Ekonom Soroti Fenomena Serakahnomics, Momentum RI Berbenah!

Jakarta, CNBC Indonesia - Presiden RI Prabowo Subianto mengungkap adanya mazhab baru dalam ekonomi, yaitu 'serakahnomics'. Ini adalah terminologi dari Prabowo untuk menggambarkan praktik keserakahan dalam ekonomi.
Ekonom menilai istilah serakahnomics bisa menjadi momentum untuk pembenahan struktural. Pasalnya, kosakata tersebut adalah cara untuk Presiden RI menyoroti masalah yang sudah mengakar di Indonesia. Yakni akumulasi kekayaan dan sumber daya oleh segelintir pihak.
Peneliti Ekonom Core Indonesia, Yusuf Rendy Manilet menilai selama ini banyak kelompok masyarakat kecil yang tidak punya akses setara terhadap modal, tanah, atau peluang usaha. Di sisi lain, ada kelompok yang terus mendapat kemudahan, baik dari sisi regulasi maupun jaringan kekuasaan.
Kondisi inilah yang menjadi penyebab utama sulitnya mengatasi ketimpangan dan kemiskinan di Indonesia.
Seperti yang diketahui, Badan Pusat Statistik (BPS) mencatat rasio Gini atau ketimpangan pengeluaran penduduk RI pada Maret 2025 mencapai 0,375. Angka ini menurun 0,006 poin jika dibandingkan dengan gini ratio September 2024 yang sebesar 0,381.
Sebagai catatan, nilai rasio Gini berada di antara 0-1. Jika semakin tinggi atau mendekati 1, semakin tinggi ketimpangannya.
"Kita tahu ekonomi Indonesia tumbuh cukup konsisten dalam beberapa tahun terakhir, tapi jurang antara yang punya dan yang tidak masih lebar," ujar Yusuf kepada CNBC Indonesia, Rabu (30/7/2025).
Maka dari itu, Yusuf menilai dengan penyebutan serakahnomics oleh Presiden Prabowo seharusnya menjadi dorongan politik untuk membenahi struktur ekonomi secara menyeluruh.

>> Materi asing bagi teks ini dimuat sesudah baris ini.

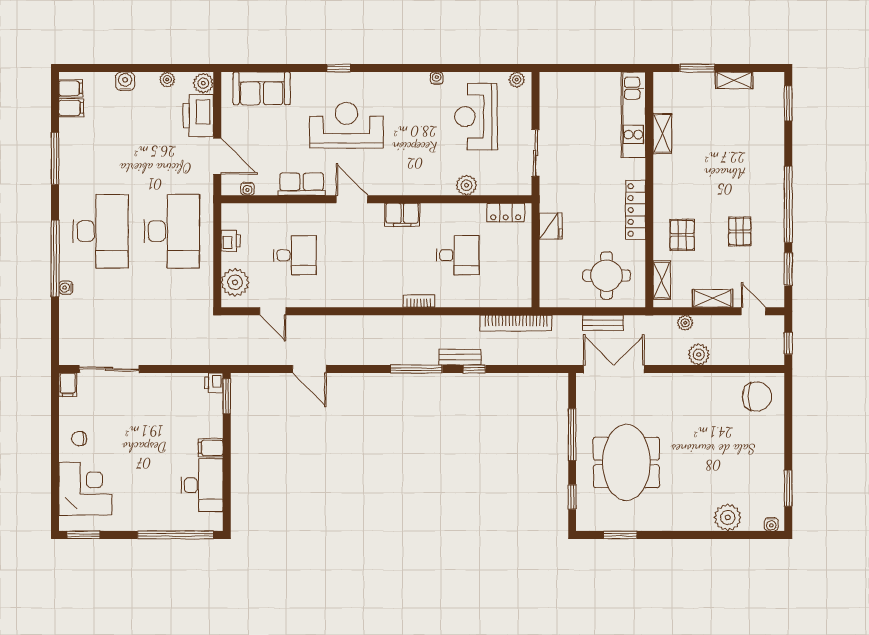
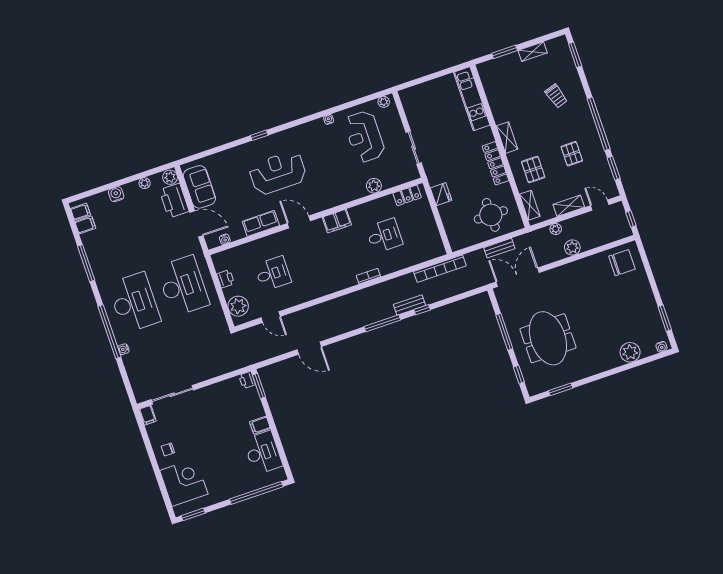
sofa: (262, 88) -> (199, 187), moved, turned -90
shelving: (662, 133) -> (507, 138), moved
trolley: (745, 149) -> (556, 96), added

Namun, tantangannya akan sangat besar. Pasalnya, mengubah pola seperti ini butuh kemauan politik yang kuat, transparansi, dan keberpihakan yang jelas pada kelompok rentan.
"Yang terpenting, kritik seperti ini sebaiknya diikuti dengan kebijakan nyata yang bisa membuka lebih banyak akses dan kesempatan bagi semua, bukan hanya memperkuat posisi yang sudah kuat," ujarnya.
Di sisi lain, Direktur Eksekutif Celios Bhima Yudhistira menjelaskan bahwa serakahnomics lahir dari dua akar persoalan besar, yakni bentuk ekonomi yang ekstraktif dan perilaku pejabat negara yang koruptif.
Menurut Bhima, para pelaku serakahnomics kerap memanfaatkan kekuasaan untuk mempengaruhi kebijakan negara, menyuap pejabat tinggi atau bahkan ikut menjadi bagian pemerintahan. Sebagai imbalan, para pelaku mendapat konsesi lahan tambang atau perkebunan yang luas.
Dalam praktiknya, Bhima mengungkapkan pelaku serakahnomics berkedok ekspor yang dilakukan secara ilegal atau disebut sebagai penghindaran pajak atau underinvoicing.
"Dia jual tanah dan air, dia keruk dan rusak tapi uangnya ditransfer ke luar negeri. Jadi pajaknya juga kurang bayar. Tapi karena dijaga secara politik maka tidak ada pihak yang berani menganggu selama jangka waktu yang lama," ujar Bhima kepada CNBC Indonesia, Rabu (30/7/2025).
Kebijakan deregulasi pemerintah dengan adanya Undang-Undang Cipta Kerja pun dinilai dapat menjadi celah para pelaku Serakahnomics untuk melakukan penguasaan aset. Hal ini disebabkan oleh proses deregulasi yang tidak partisipatif dan transparan.
"Beberapa deregulasi misalnya di izin lingkungan hidup dan peran pengawasan pemda justru memicu masifnya sektor ekstraktif. Bukan berapa jumlah regulasi yang di hapus atau diganti tapi prosesnya," ujarnya.
Sebagai solusi untuk mengentas serakahnomics, Bhima menilai perlu diberlakukan pajak windfall profit atau pajak anomali dari keuntungan sektor ekstraktif. Seperti contohnya, pada perusahaan batu bara.
Selanjutnya, reforma agraria harus dilakukan secara serius. Salah satunya dengan pembagian tanah kepada petani tanpa lahan garapan agar terjadinya pemerataan. Selain itu, seluruh mafia birokrasi atau koruptor di semua lini perizinan dan kebijakan perlu diberantas.